--- PROVIDED DATA Enclosed Below ---
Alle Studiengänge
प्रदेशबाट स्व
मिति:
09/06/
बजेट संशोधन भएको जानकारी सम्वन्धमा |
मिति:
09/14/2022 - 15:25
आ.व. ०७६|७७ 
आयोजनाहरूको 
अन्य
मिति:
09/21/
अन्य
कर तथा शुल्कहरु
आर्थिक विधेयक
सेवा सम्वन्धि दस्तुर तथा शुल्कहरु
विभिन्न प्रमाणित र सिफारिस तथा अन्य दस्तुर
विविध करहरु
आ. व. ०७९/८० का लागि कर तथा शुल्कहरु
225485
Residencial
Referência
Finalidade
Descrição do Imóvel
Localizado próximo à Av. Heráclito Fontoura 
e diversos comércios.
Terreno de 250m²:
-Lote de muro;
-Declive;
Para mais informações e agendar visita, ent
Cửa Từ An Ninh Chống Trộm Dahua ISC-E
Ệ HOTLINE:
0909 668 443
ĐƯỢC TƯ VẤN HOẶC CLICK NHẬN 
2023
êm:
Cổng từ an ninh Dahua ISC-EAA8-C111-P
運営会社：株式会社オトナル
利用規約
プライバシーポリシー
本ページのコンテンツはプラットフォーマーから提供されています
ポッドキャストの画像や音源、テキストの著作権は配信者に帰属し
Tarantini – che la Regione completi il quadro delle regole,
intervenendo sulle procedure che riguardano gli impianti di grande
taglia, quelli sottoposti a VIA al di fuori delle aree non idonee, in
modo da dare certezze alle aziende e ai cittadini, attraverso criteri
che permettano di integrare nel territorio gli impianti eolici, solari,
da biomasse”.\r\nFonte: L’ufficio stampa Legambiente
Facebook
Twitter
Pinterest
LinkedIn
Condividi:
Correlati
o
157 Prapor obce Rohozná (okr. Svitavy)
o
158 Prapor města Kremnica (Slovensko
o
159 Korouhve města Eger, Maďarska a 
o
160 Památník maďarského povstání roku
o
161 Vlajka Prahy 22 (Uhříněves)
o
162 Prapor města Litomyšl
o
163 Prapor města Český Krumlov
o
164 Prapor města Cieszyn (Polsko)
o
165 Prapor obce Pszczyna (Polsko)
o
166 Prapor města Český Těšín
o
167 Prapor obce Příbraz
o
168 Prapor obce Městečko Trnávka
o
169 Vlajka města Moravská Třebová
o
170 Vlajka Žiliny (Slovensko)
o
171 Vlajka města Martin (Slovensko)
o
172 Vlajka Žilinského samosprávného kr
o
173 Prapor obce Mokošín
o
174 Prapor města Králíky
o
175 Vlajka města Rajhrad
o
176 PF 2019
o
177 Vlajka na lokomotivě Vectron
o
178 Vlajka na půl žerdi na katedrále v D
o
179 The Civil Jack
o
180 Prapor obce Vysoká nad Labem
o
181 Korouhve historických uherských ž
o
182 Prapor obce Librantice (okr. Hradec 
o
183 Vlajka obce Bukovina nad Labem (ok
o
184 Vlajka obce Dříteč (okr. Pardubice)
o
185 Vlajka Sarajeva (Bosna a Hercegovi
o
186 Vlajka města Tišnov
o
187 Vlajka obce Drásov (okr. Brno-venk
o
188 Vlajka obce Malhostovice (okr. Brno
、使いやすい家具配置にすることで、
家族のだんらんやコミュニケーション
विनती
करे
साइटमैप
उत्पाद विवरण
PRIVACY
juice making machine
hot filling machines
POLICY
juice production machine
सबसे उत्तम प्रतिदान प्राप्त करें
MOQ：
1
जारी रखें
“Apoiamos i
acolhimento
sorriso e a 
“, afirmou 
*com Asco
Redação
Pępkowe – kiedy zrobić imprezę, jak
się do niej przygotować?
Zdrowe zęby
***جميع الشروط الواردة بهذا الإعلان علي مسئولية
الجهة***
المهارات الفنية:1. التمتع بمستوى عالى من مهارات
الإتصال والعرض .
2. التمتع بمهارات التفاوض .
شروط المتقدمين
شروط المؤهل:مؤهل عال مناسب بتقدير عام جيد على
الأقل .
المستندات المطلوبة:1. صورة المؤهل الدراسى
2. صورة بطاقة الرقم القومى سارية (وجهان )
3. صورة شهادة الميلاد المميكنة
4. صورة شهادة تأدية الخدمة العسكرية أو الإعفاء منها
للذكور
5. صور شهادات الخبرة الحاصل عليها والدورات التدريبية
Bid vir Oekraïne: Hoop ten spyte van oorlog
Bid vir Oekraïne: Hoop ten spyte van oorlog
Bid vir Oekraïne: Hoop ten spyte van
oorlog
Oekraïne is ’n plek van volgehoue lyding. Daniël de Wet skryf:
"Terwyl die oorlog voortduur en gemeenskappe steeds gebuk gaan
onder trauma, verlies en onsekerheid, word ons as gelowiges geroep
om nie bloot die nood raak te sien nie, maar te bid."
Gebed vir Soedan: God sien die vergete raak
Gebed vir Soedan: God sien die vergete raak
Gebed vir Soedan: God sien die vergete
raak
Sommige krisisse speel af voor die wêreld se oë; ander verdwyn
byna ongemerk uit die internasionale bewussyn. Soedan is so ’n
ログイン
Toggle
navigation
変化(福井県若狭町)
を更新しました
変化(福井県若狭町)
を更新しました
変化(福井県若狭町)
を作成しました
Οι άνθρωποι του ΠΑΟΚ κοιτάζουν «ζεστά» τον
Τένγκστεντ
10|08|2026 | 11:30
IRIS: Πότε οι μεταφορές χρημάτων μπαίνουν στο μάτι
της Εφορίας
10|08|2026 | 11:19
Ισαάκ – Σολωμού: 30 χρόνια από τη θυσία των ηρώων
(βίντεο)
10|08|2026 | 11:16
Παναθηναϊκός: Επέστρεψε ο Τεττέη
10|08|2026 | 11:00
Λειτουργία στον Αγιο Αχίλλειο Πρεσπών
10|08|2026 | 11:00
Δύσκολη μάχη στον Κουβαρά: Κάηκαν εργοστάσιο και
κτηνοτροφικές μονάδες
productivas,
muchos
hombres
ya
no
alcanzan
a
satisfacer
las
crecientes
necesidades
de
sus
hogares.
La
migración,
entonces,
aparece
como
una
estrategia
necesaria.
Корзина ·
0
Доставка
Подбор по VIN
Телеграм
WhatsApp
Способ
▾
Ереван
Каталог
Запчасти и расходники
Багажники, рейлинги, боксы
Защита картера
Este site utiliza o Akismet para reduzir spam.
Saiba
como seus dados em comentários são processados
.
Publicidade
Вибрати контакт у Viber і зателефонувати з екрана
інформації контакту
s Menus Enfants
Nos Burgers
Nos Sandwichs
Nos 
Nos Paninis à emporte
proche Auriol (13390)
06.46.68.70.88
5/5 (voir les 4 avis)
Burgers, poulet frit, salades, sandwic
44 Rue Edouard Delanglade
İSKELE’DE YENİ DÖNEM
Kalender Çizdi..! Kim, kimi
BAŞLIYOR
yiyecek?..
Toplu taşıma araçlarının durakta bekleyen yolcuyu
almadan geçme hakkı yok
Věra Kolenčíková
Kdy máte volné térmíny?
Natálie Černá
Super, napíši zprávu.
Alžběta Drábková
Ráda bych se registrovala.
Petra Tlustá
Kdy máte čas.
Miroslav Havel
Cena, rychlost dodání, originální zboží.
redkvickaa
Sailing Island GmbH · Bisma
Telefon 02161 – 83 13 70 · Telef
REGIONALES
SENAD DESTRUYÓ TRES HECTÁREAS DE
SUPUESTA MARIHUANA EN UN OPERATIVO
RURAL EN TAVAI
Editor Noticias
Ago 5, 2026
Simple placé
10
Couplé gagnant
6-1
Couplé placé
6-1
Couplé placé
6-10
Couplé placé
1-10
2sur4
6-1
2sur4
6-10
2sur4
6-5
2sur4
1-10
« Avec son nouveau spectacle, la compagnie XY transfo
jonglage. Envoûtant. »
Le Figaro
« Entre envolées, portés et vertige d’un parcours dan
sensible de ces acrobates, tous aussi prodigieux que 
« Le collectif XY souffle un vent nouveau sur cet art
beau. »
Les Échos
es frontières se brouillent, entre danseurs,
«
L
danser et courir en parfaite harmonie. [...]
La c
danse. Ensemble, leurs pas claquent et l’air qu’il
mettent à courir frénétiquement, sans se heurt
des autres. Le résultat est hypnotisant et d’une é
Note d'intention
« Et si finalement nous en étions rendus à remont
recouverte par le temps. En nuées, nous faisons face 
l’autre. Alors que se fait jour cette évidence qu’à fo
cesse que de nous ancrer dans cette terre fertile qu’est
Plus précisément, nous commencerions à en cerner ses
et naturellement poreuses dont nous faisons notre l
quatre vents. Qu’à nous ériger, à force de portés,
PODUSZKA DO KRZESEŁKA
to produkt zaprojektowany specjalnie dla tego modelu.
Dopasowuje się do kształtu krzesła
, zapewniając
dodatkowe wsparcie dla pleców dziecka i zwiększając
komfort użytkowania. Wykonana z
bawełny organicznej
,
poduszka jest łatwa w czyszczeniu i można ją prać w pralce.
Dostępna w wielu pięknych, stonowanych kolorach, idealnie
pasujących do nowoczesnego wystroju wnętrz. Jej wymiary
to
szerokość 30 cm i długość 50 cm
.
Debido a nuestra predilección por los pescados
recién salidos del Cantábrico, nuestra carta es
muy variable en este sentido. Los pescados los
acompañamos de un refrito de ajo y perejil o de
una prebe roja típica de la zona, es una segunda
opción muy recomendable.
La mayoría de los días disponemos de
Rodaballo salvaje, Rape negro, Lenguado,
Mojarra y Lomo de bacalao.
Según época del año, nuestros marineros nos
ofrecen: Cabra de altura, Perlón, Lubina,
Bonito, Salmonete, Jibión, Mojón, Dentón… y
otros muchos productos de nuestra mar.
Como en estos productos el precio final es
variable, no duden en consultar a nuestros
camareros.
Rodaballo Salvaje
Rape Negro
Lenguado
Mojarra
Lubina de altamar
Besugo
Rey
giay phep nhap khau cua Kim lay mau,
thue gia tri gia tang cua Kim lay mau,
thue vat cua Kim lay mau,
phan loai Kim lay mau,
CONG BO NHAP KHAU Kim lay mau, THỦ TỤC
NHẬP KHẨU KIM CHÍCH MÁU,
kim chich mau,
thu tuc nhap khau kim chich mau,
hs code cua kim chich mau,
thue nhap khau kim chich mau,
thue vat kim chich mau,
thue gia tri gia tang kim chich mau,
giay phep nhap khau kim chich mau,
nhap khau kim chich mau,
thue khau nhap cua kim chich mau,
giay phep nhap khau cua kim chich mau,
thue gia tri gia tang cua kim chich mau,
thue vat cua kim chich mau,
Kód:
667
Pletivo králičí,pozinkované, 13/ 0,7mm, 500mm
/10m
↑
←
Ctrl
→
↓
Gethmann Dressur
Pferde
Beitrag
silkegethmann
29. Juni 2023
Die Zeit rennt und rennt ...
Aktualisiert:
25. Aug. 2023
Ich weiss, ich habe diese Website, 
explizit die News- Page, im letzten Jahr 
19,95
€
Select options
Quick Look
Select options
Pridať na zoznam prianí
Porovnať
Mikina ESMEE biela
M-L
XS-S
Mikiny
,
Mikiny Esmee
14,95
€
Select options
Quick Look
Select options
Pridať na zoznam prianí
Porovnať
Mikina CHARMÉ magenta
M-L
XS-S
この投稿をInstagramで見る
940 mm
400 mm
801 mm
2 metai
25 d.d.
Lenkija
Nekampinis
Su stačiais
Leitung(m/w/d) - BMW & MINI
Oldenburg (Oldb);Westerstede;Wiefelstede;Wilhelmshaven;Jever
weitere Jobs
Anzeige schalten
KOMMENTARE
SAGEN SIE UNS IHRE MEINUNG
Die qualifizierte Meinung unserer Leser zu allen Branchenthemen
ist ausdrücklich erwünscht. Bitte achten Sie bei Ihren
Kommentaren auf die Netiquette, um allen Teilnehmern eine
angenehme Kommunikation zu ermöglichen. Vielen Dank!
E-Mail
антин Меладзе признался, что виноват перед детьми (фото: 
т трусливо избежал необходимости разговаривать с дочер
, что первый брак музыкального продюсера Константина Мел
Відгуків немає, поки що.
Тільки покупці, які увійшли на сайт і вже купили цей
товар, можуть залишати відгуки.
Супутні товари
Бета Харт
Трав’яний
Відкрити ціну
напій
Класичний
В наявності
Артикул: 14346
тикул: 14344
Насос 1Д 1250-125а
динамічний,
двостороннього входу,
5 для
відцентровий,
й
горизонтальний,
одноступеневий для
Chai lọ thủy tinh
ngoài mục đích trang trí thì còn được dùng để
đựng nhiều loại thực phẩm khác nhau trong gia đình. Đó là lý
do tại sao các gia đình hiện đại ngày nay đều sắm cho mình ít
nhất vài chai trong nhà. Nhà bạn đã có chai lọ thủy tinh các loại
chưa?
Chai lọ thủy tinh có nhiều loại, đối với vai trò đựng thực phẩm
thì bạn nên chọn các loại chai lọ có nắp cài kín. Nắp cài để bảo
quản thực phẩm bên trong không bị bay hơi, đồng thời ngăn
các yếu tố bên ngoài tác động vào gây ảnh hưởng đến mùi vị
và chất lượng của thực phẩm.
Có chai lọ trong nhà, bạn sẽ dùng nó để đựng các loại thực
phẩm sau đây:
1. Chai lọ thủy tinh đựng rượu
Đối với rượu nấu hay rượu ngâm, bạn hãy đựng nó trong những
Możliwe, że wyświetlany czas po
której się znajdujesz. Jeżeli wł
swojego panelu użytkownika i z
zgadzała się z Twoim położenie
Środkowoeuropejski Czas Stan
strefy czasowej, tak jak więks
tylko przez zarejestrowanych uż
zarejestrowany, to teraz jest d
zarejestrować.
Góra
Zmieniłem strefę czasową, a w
--- End of Enclosed PROVIDED DATA ---
▶ [ASSIGNMENT]:
Write out everything from the beginning of the data down to the line containing "176 PF 2019", including both the first line and that final line, reproducing each one without alteration.

▶ [RESULT OF THE EXERCISE]:
Alle Studiengänge
प्रदेशबाट स्व
मिति:
09/06/
बजेट संशोधन भएको जानकारी सम्वन्धमा |
मिति:
09/14/2022 - 15:25
आ.व. ०७६|७७ 
आयोजनाहरूको 
अन्य
मिति:
09/21/
अन्य
कर तथा शुल्कहरु
आर्थिक विधेयक
सेवा सम्वन्धि दस्तुर तथा शुल्कहरु
विभिन्न प्रमाणित र सिफारिस तथा अन्य दस्तुर
विविध करहरु
आ. व. ०७९/८० का लागि कर तथा शुल्कहरु
225485
Residencial
Referência
Finalidade
Descrição do Imóvel
Localizado próximo à Av. Heráclito Fontoura 
e diversos comércios.
Terreno de 250m²:
-Lote de muro;
-Declive;
Para mais informações e agendar visita, ent
Cửa Từ An Ninh Chống Trộm Dahua ISC-E
Ệ HOTLINE:
0909 668 443
ĐƯỢC TƯ VẤN HOẶC CLICK NHẬN 
2023
êm:
Cổng từ an ninh Dahua ISC-EAA8-C111-P
運営会社：株式会社オトナル
利用規約
プライバシーポリシー
本ページのコンテンツはプラットフォーマーから提供されています
ポッドキャストの画像や音源、テキストの著作権は配信者に帰属し
Tarantini – che la Regione completi il quadro delle regole,
intervenendo sulle procedure che riguardano gli impianti di grande
taglia, quelli sottoposti a VIA al di fuori delle aree non idonee, in
modo da dare certezze alle aziende e ai cittadini, attraverso criteri
che permettano di integrare nel territorio gli impianti eolici, solari,
da biomasse”.\r\nFonte: L’ufficio stampa Legambiente
Facebook
Twitter
Pinterest
LinkedIn
Condividi:
Correlati
o
157 Prapor obce Rohozná (okr. Svitavy)
o
158 Prapor města Kremnica (Slovensko
o
159 Korouhve města Eger, Maďarska a 
o
160 Památník maďarského povstání roku
o
161 Vlajka Prahy 22 (Uhříněves)
o
162 Prapor města Litomyšl
o
163 Prapor města Český Krumlov
o
164 Prapor města Cieszyn (Polsko)
o
165 Prapor obce Pszczyna (Polsko)
o
166 Prapor města Český Těšín
o
167 Prapor obce Příbraz
o
168 Prapor obce Městečko Trnávka
o
169 Vlajka města Moravská Třebová
o
170 Vlajka Žiliny (Slovensko)
o
171 Vlajka města Martin (Slovensko)
o
172 Vlajka Žilinského samosprávného kr
o
173 Prapor obce Mokošín
o
174 Prapor města Králíky
o
175 Vlajka města Rajhrad
o
176 PF 2019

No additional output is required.